DVC faculty members call it a “no-growth” policy; college administrators insist it is a “right size” policy.
Whatever the name, students felt its effects this semester as they attempted to add into overflowing classes, only to be turned away. Carolina Espinosa tried to enroll into Psychology 122, a class required for her major in criminal law. There was no room, no wait list and no possibility of an additional section.
“It’s really frustrating,” Espinosa said. “There [were] so many people in there.” The same door slammed shut on freshman James Jeong, an electrical engineering major.
“This is my first semester, so it’s really hard to register,” he said. “Most of the classes were closed when I tried.” Stories like Espinosa and Jeong’s were echoed across the campus, as hundreds of students tried in vain to register for courses already filled to the maximum.
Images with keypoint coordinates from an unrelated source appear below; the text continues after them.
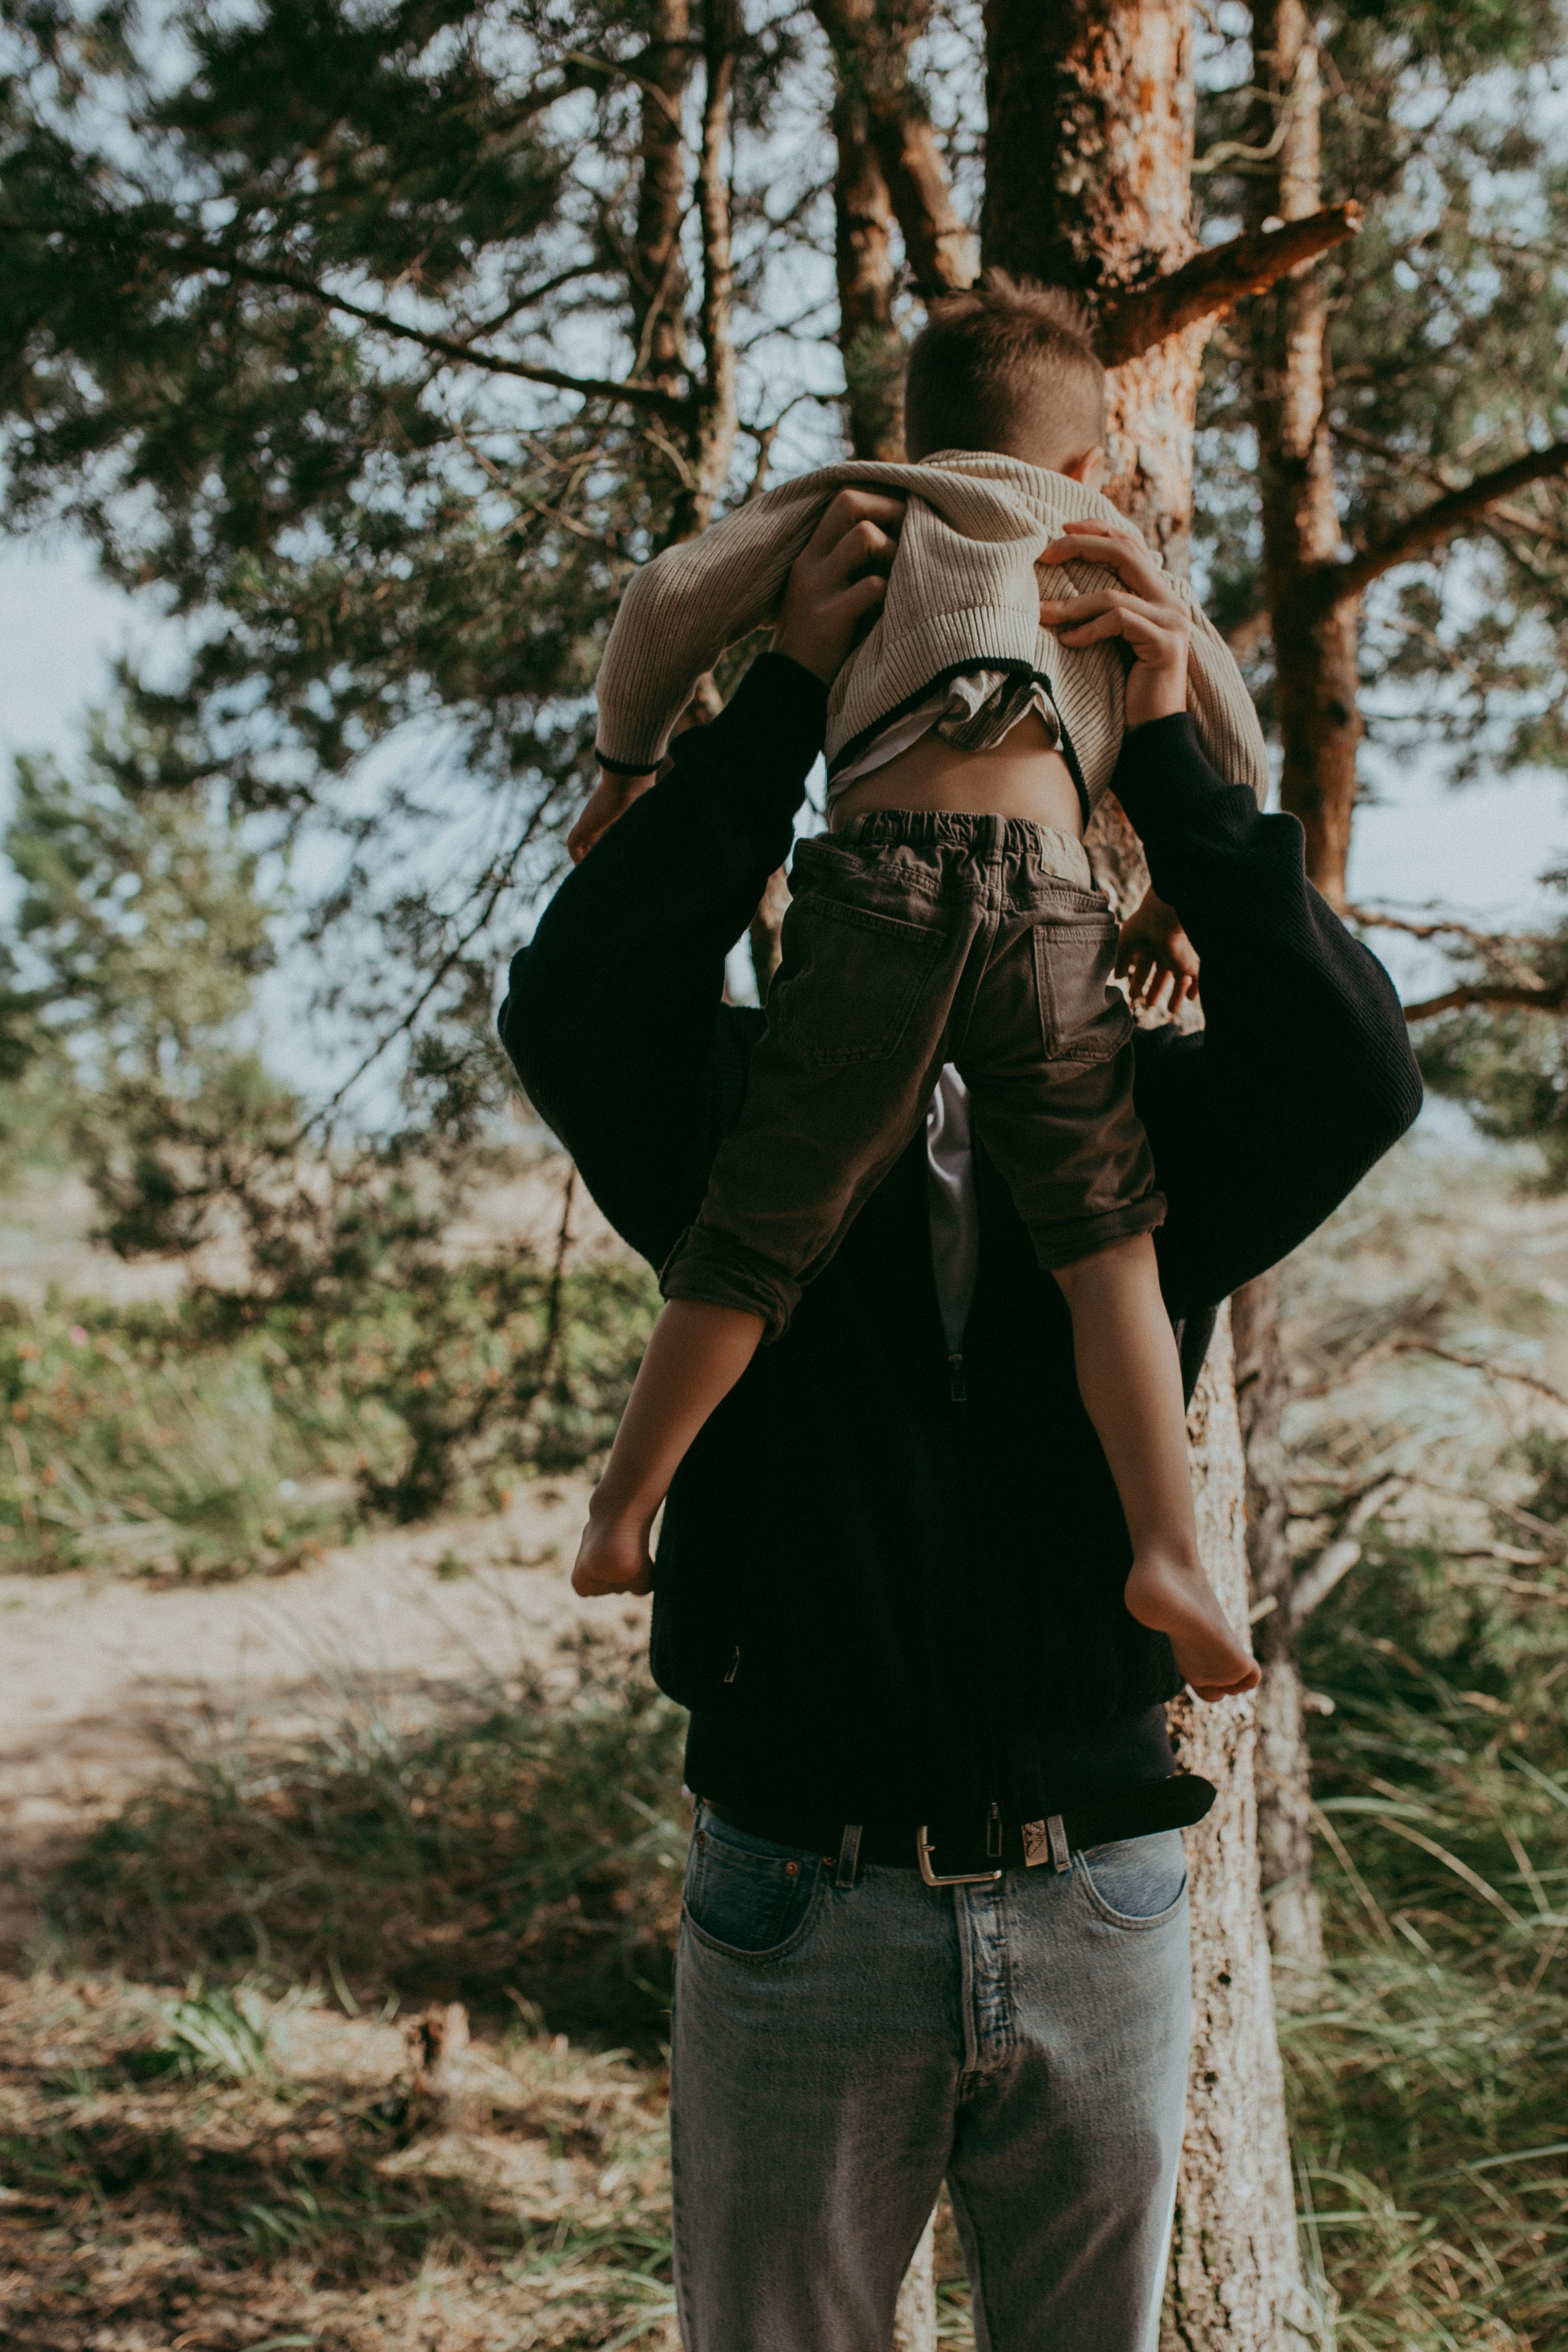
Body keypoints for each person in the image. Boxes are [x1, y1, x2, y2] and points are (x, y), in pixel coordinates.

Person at [499, 496, 1420, 2350]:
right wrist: (773, 712)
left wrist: (1170, 759)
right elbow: (574, 999)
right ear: (851, 813)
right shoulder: (734, 1108)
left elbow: (1357, 1074)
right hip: (799, 1898)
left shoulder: (1149, 1138)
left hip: (1100, 1889)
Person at [564, 278, 1267, 1702]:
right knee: (1101, 1234)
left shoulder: (869, 503)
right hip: (1050, 907)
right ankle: (1165, 1552)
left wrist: (624, 770)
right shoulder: (1096, 538)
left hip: (878, 885)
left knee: (761, 1217)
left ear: (915, 427)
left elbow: (664, 601)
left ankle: (622, 1509)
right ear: (1086, 461)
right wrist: (1173, 896)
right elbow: (1222, 722)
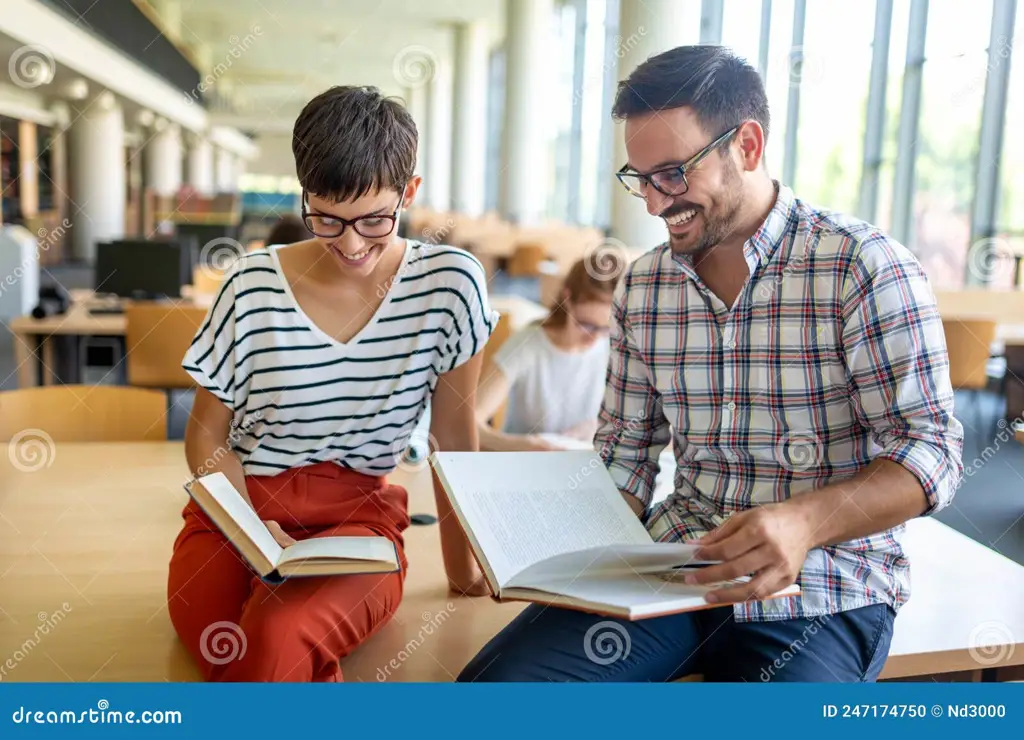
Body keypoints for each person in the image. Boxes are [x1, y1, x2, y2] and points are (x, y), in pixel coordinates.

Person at [458, 45, 963, 683]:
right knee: (499, 694)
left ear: (746, 146)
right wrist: (536, 548)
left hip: (824, 586)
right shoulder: (644, 287)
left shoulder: (861, 266)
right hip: (674, 567)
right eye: (639, 177)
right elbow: (624, 456)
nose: (651, 203)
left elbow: (933, 452)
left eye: (672, 173)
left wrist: (805, 521)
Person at [168, 85, 495, 682]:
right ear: (304, 197)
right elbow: (208, 438)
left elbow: (455, 435)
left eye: (375, 219)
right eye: (327, 218)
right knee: (226, 645)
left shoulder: (450, 283)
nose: (351, 244)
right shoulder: (250, 284)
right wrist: (245, 522)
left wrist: (464, 569)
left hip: (358, 521)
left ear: (410, 192)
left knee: (279, 635)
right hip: (238, 506)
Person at [475, 253, 621, 452]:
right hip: (523, 468)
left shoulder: (613, 348)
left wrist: (598, 426)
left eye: (606, 328)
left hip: (583, 469)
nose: (594, 338)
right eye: (586, 325)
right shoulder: (527, 345)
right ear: (567, 298)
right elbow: (471, 423)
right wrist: (518, 446)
DVC administrators said the class crunch was inevitable, given the district’s demand that the college stay within its budget.
“For five years the college attempted to grow into its schedule, and [was] unable to do so,” said DVC President Judy Walters. “… We were $2 million in the red.”
The solution, she said, was to either raise the number of students in a class, reduce the number of weeks in the semester or to cut the class.
Walters and Susan Lamb, vice president of academic affairs, chose the latter alternative.
In addition to telling the divisions to cut some classes for fall and semesters, they also would not allow them to add extra sections when in-demand classes filled to the maximum. Walters said they selected the option that would have the least impact on students. “If we ‘right size’ this year, we may be able to grow more next year,” she said. One week after the first day of classes, overall head count of students at DVC had increased 4.2 percent, while the number of class sections was down by 99 or 4.5 percent, according to official enrollment reports. But students’ frustration was shared by faculty members, who were told by their deans additional sections could not be opened, despite the demand. Calling the situation “heart breaking, “English instructor Laury Fischer said, “I don’t understand how you grow a college by denying a student an education.” English instructor Susan Browne said she could have filled at least one additional section of English 224 online. “I spent a great deal of time saying no to students, either face-to-face or through written emails,” she said. English instructor Keri Dulaney-Greger said she turned away about 10 students from each of her two English 122 classes and instructor Marcia Goodman sent away 20 from hers. “My classes were stuffed,” Goodman said, “and I felt terrible about turning people away.”
“I remember a time when we took hopeful students’ names,” Dulaney-Greger said, “and if there was enough demand, a new section or two would open up.” She called the class crunch “too bad for [students], for us, and a sad commentary on the district’s poor financial planning.” Other departments also felt the pinch.
Physics instructor Joe Krivicich expressed his concern over the administration’s orders to cut additional sections of a popular physics class in the upcoming spring semester, despite the department’s current 101 percent enrollment. “There’s clearly a demand,” Krivicich said, “and normally in years past, if we saw growth like this in the fall, we would be adding sections in the spring, not subtracting sections.
“It just doesn’t make a lot of sense.”